If you're experiencing pain in your Achilles tendon after recently increasing your physical activity level, you may very well have Achilles tendinitis. This condition is actually an injury caused by straining and overusing the tendon that connects the back of your calf to your heel. Achilles Tendinitis commonly occurs when a runner suddenly increases their speed or distance, or when someone who previously didn't get much exercise starts playing basketball, tennis, or any sport that places strain on the heels.
If your ankle is suddenly extremely painful, red, and tender, and the pain seems to have come out of nowhere, you may have gout. Gout also often shows up as pain in the big toe. Untreated gout can become more serious and lead to joint damage, so it's important to get to a doctor if you suspect you have this condition. Luckily, gout is very treatable, usually through medication. Once treated, future gout flare-ups can be prevented through dietary and lifestyle changes.
Pain, tenderness and swelling at the back of your heel may be caused by bursitis. Bursitis happens when the fluid-filled sacs that cushion your joints and ligaments become irritated and inflamed. On your heel this is usually caused by overdoing a new workout regimen (especially one that involves a lot of jumping) or by repetitive kneeling, such as while gardening or doing home improvement projects like laying new tile. Bursitis can often be treated simply by resting the affected area, icing it, and taking anti-inflammatories.
If you've recently rolled or twisted your ankle while walking, running or playing sports, and are now experiencing ankle pain, you probably have a sprained ankle. A minor sprained ankle can often be treated at home but this depends on the severity of the sprain so it's always best to have it checked out by a podiatrist. A severely sprained ankle may require crutches or even physical therapy.
The thick band of tissue that runs across the bottom length of your foot is called the plantar fasciitis. When this band of tissue becomes injured it often results in severe heel pain, sometimes with accompanying pain on the soles of your feet. The pain of plantar fasciitis can be distinguished from other types of heel pain because it is normally a sharp, stabbing feeling that is especially pronounced when you first get up in the morning.

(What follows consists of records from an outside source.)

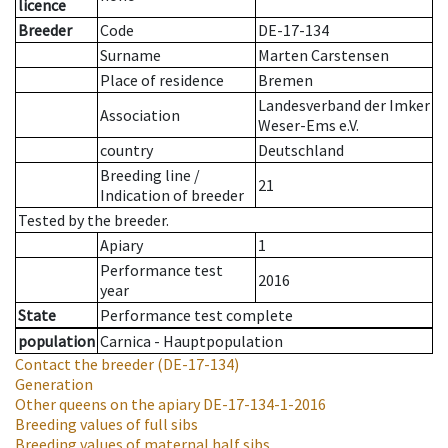
licence
Breeder
Code
DE-17-134
Surname
Marten Carstensen
Place of residence
Bremen
Landesverband der Imker
Association
Weser-Ems e.V.
country
Deutschland
Breeding line
/
21
Indication of breeder
Tested by the breeder.
Apiary
1
Performance test
2016
year
State
Performance test complete
population
Carnica - Hauptpopulation
Contact the breeder
(DE-17-134)
Generation
Other queens on the apiary
DE-17-134-1-2016
Breeding values of full sibs
Breeding values of maternal half sibs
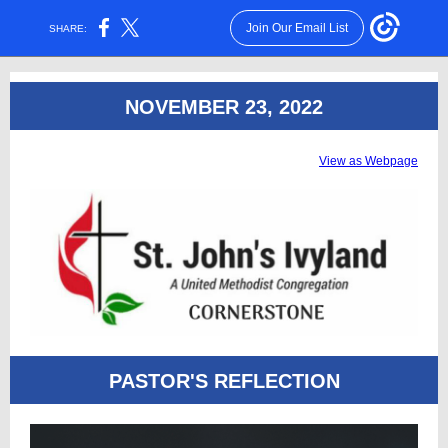
Join Our Email List
SHARE:
NOVEMBER 23, 2022
View as Webpage
PASTOR'S REFLECTION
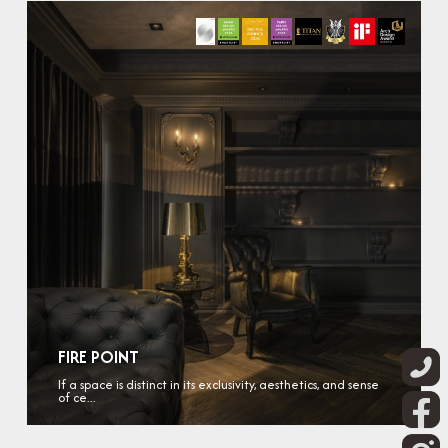
FIRE POINT
If a space is distinct in its exclusivity, aesthetics, and sense
of ce...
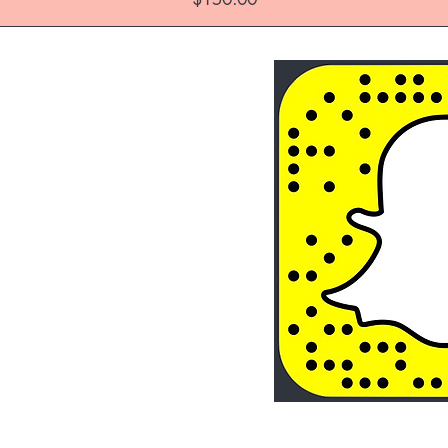
About Us
Store Policy
FAQ's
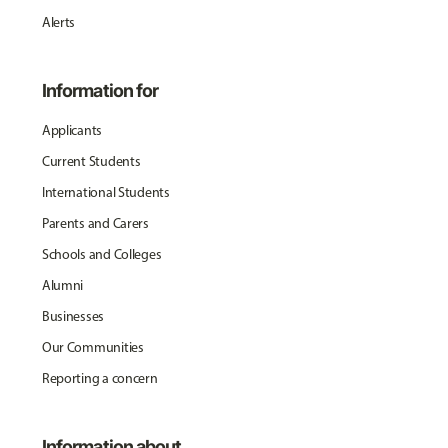
Alerts
Information for
Applicants
Current Students
International Students
Parents and Carers
Schools and Colleges
Alumni
Businesses
Our Communities
Reporting a concern
Information about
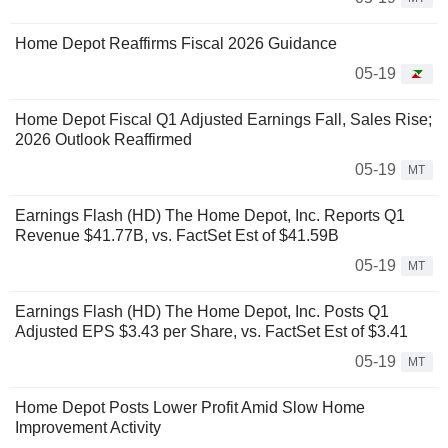
Home Depot Reaffirms Fiscal 2026 Guidance
05-19
Home Depot Fiscal Q1 Adjusted Earnings Fall, Sales Rise;
2026 Outlook Reaffirmed
05-19
MT
Earnings Flash (HD) The Home Depot, Inc. Reports Q1
Revenue $41.77B, vs. FactSet Est of $41.59B
05-19
MT
Earnings Flash (HD) The Home Depot, Inc. Posts Q1
Adjusted EPS $3.43 per Share, vs. FactSet Est of $3.41
05-19
MT
Home Depot Posts Lower Profit Amid Slow Home
Improvement Activity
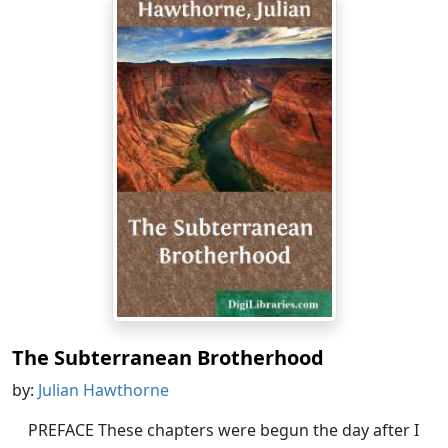
The Subterranean Brotherhood
by:
Julian Hawthorne
PREFACE These chapters were begun the day after I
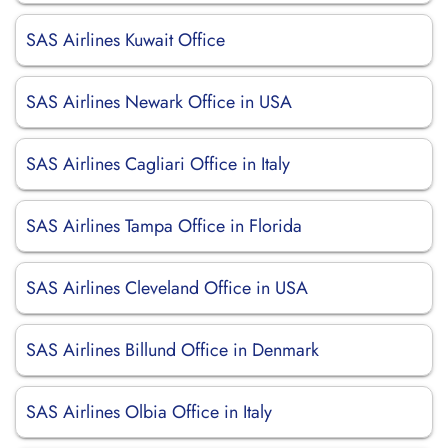
SAS Airlines Kuwait Office
SAS Airlines Newark Office in USA
SAS Airlines Cagliari Office in Italy
SAS Airlines Tampa Office in Florida
SAS Airlines Cleveland Office in USA
SAS Airlines Billund Office in Denmark
SAS Airlines Olbia Office in Italy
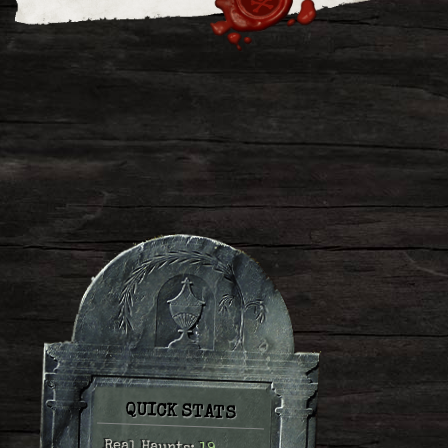
QUICK STATS
Real Haunts:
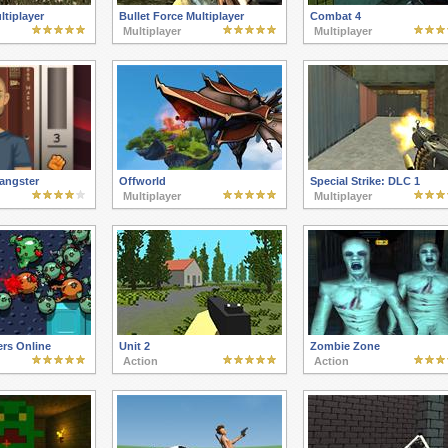
tiplayer
Bullet Force Multiplayer
Combat 4
Multiplayer
Multiplayer
ngster
Offworld
Special Strike: DLC 1
Multiplayer
Multiplayer
rs Online
Unit 2
Zombie Zone
Action
Action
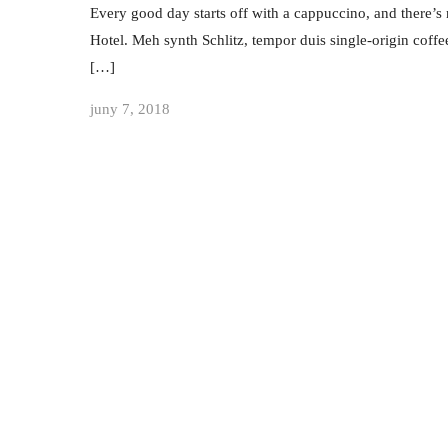
Every good day starts off with a cappuccino, and there’s 
Hotel. Meh synth Schlitz, tempor duis single-origin coffe
[…]
juny 7, 2018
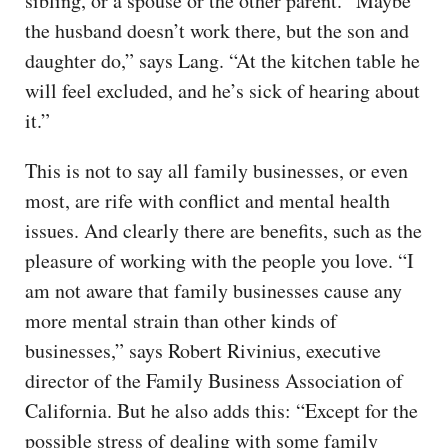
sibling, or a spouse or the other parent. “Maybe
the husband doesn’t work there, but the son and
daughter do,” says Lang. “At the kitchen table he
will feel excluded, and he’s sick of hearing about
it.”
This is not to say all family businesses, or even
most, are rife with conflict and mental health
issues. And clearly there are benefits, such as the
pleasure of working with the people you love. “I
am not aware that family businesses cause any
more mental strain than other kinds of
businesses,” says Robert Rivinius, executive
director of the Family Business Association of
California. But he also adds this: “Except for the
possible stress of dealing with some family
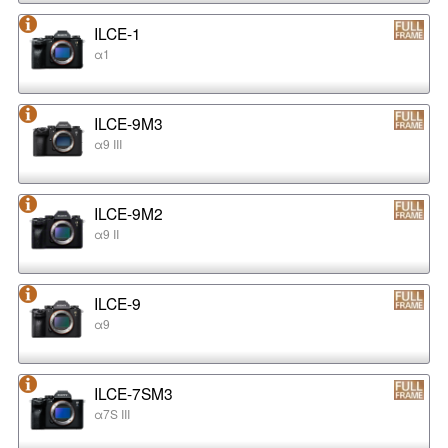
ILCE-1
α1
ILCE-9M3
α9 III
ILCE-9M2
α9 II
ILCE-9
α9
ILCE-7SM3
α7S III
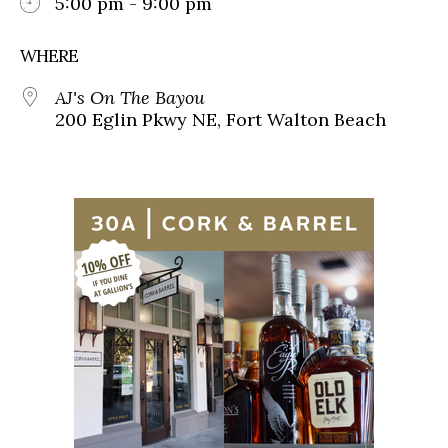
5:00 pm - 9:00 pm
WHERE
AJ's On The Bayou
200 Eglin Pkwy NE, Fort Walton Beach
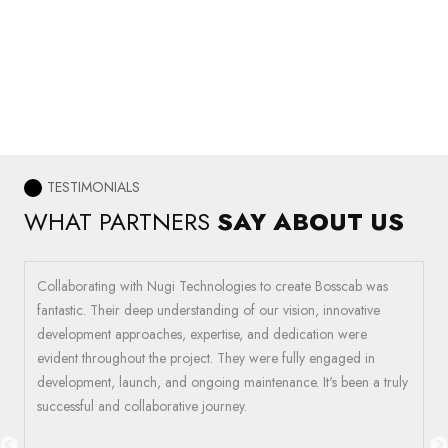
TESTIMONIALS
WHAT PARTNERS
SAY ABOUT US
Collaborating with Nugi Technologies to create Bosscab was
W
fantastic. Their deep understanding of our vision, innovative
c
ir
development approaches, expertise, and dedication were
i
e
evident throughout the project. They were fully engaged in
t
development, launch, and ongoing maintenance. It's been a truly
a
successful and collaborative journey.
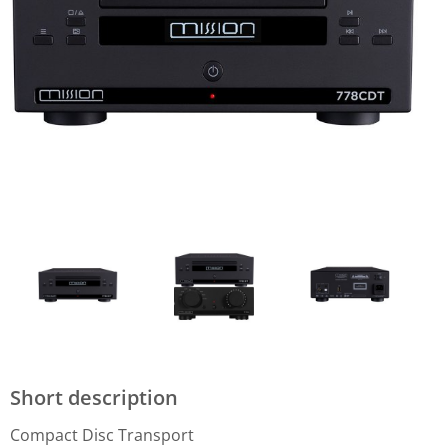
Short description
Compact Disc Transport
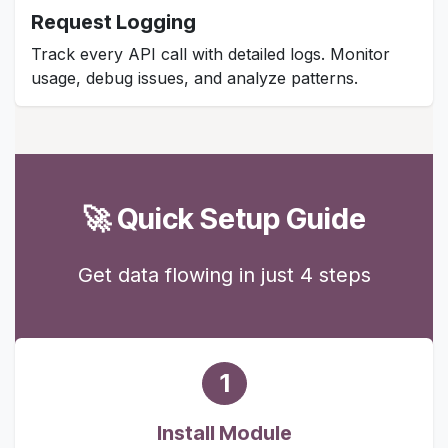
Request Logging
Track every API call with detailed logs. Monitor
usage, debug issues, and analyze patterns.
🚀 Quick Setup Guide
Get data flowing in just 4 steps
1
Install Module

Plantar fasciitis is especially common in runners and dancers, but can also affect the overweight or anyone who regularly wears shoes that are too tight or don't offer adequate cushioning and support, especially if they're on their feet all day. Your doctor will be able to determine the severity of your plantar fasciitis and the appropriate treatment, which might include over-the-counter pain medication, physical therapy, custom-made arch supports for your shoes, steroid shots, and even surgery in some rare, severe cases.
If you're experiencing any of these five painful conditions, it's time to get to an ankle doctor. In the meantime, try to avoid putting too much weight or strain on your ankle and try to manage the pain with ibuprofen.